> FRAGMENTO SELECCIONADO:
────────
El mito de que los multimillonarios ganan, inventan o donan su fortuna de forma virtuosa no resiste un análisis riguroso. La riqueza de los multimillonarios no se basa en el genio, sino en la inversión pública, y se traduce en el poder de influir en la legislación, el mercado laboral y los mercados
Christopher Marquis, Jacobin
Cuando Zohran Mamdani declaró en Meet the Press que «no deberíamos tener multimillonarios», la reacción fue inmediata. Las élites adineradas y sus defensores se apresuraron a pintar a los multimillonarios como benefactores indispensables. El titán de los fondos de cobertura Bill Ackman insistió en que Mamdani estaba completamente equivocado, alegando que ayudar a los pobres y necesitados depende totalmente de la generosidad de los residentes adinerados de la ciudad de Nueva York (en forma de ingresos fiscales.
Ackman parece tan preocupado por el destino de estos neoyorquinos necesitados que él y sus amigos están dispuestos a gastar «cientos de millones de dólares» en una campaña electoral general contra el socialista demócrata de treinta y tres años. El propio Trump afirmó que «salvará la ciudad de Nueva York» de Mamdani, y amenazó con arrestarlo.
Existe la creencia obstinada de que los multimillonarios son buenos para la sociedad: que su riqueza beneficia a todos, que estimulan la innovación y que se la han ganado. Como resultado, muchos ven el yate de 500 millones de dólares de Jeff Bezos navegando por Venecia como una muestra razonable de éxito. Y muchos sostienen que la «One Big Beautiful Bill Act» de Trump, una amplia rebaja fiscal para los ricos que pagarán los estadounidenses más pobres, se preocupa legítimamente por «todos los estadounidenses trabajadores», como dijo el presidente de la Cámara de Representantes, Mike Johnson.
────────
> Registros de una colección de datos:
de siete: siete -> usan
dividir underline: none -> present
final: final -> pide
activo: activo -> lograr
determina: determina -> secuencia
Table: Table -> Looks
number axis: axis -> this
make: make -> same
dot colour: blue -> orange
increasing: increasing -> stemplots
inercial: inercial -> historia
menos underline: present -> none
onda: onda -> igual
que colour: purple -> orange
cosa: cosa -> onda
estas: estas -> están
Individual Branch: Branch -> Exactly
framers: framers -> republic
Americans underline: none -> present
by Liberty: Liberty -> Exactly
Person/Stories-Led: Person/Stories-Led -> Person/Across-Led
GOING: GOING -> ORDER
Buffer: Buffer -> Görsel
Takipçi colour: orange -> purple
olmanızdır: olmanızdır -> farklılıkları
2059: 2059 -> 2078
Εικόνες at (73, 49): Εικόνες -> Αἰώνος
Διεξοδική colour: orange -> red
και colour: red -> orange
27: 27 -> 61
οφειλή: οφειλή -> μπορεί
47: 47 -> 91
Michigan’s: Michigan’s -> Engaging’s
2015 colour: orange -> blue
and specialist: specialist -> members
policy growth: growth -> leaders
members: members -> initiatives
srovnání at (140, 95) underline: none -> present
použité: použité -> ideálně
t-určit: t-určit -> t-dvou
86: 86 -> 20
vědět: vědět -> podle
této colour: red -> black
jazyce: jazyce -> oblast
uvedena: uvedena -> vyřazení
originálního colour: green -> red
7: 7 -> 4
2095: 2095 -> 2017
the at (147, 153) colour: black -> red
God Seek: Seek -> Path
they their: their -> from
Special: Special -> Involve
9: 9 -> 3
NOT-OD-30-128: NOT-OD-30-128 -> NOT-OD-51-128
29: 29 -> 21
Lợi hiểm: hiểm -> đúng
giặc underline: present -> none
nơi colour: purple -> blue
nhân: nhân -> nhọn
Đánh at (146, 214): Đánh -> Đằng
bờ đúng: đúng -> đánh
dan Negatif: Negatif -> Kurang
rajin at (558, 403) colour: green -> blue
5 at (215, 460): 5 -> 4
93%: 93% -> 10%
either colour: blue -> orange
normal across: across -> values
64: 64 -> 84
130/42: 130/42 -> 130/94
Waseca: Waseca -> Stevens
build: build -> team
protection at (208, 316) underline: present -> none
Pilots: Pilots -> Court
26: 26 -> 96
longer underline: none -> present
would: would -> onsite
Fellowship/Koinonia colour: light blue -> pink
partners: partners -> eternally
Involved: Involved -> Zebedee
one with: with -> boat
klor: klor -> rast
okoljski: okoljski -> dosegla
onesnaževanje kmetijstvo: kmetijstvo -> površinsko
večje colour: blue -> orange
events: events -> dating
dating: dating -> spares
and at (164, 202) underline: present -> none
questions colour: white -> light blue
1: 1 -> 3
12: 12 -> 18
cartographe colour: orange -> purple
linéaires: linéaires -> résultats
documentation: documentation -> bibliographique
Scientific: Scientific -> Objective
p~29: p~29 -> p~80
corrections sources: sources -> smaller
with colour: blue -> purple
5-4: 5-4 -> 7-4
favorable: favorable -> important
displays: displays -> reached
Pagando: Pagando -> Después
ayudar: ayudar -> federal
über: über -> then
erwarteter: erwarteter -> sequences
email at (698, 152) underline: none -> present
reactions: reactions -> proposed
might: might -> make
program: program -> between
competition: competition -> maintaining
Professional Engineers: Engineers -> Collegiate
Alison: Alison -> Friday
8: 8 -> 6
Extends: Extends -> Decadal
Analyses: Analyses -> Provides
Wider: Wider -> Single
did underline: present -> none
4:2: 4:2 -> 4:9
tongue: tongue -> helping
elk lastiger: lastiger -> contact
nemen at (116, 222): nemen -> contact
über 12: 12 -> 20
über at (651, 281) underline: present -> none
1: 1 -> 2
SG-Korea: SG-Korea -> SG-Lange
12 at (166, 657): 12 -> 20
────────
> TAREAS DEL EJERCICIO:
a - Responde con datos del fragmento sobre los multimillonarios:
(i) ¿En qué programa declaró Zohran Mamdani que «no deberíamos tener multimillonarios»?
(ii) ¿Qué edad se le atribuye a Mamdani?
(iii) ¿Qué cargo ocupa Mike Johnson?
b - Prosigue el fragmento sobre los multimillonarios a partir de su última oración.

> RESPUESTAS DEL EJERCICIO:
a -
(i) En Meet the Press.
(ii) Treinta y tres años.
(iii) Es presidente de la Cámara de Representantes.

b -
Pero luego de al menos una década de importantes críticas a los súper ricos, el escepticismo público va en aumento. Una encuesta de YouGov de septiembre de 2024, por ejemplo, muestra que el 47% de los encuestados «está muy de acuerdo» con la afirmación «Mil millones de dólares es mucho más de lo que cualquier persona necesita, incluso si lleva un estilo de vida lujoso», mientras que solo el 12% «está muy de acuerdo» con que «los multimillonarios son el motor de la economía».
Así que tal vez Mamdani no sea un «lunático comunista», como lo tildó Trump. Más bien parece estar canalizando la creciente frustración popular con un sistema que prioriza a los ricos por encima del bien público. Por lo tanto, la intensidad de la reacción negativa puede no provenir en absoluto de la economía, sino del miedo. Mamdani amenaza con romper el conjunto de narrativas protectoras que blindan a los ultrarricos del escrutinio y el oprobio.
Aun así, muchas «ideas zombis» que sustentan la legitimidad de los multimillonarios siguen intactas, no solo a pesar de haber sido desacreditadas repetidamente por la historia, la economía y la experiencia vivida, sino porque se interponen en el camino hacia un futuro más democrático, equitativo y responsable.
La riqueza de los multimillonarios no beneficia a todos
A los defensores de la riqueza extrema les encanta argumentar que el éxito de los multimillonarios beneficia a todos. Un artículo reciente del Financial Times, por ejemplo, sostiene que «los multimillonarios nos hacen más ricos al resto, no más pobres», alegando que la economía no es un juego de suma cero y señalando a figuras como Jeff Bezos como prueba. Con su fortuna de 240 000 millones de dólares, argumentan, no nos ha quitado nada al resto, sino que ha mejorado nuestras vidas. La comodidad, los precios bajos y la rapidez en los envíos de Amazon se esgrimen como ejemplos de cómo la riqueza de un solo hombre se traduce supuestamente en prosperidad compartida.
Se nos dice que demos las gracias a Bezos, no que lo cuestionemos. Se trata simplemente de la economía del goteo con un nuevo envoltorio. La idea de que la riqueza de los multimillonarios es la «marea que levanta todos los barcos» es una repetición de la teoría de la era Reagan, según la cual la reducción de los impuestos y la regulación de los ricos impulsaría la inversión y elevaría el nivel de vida de toda la población.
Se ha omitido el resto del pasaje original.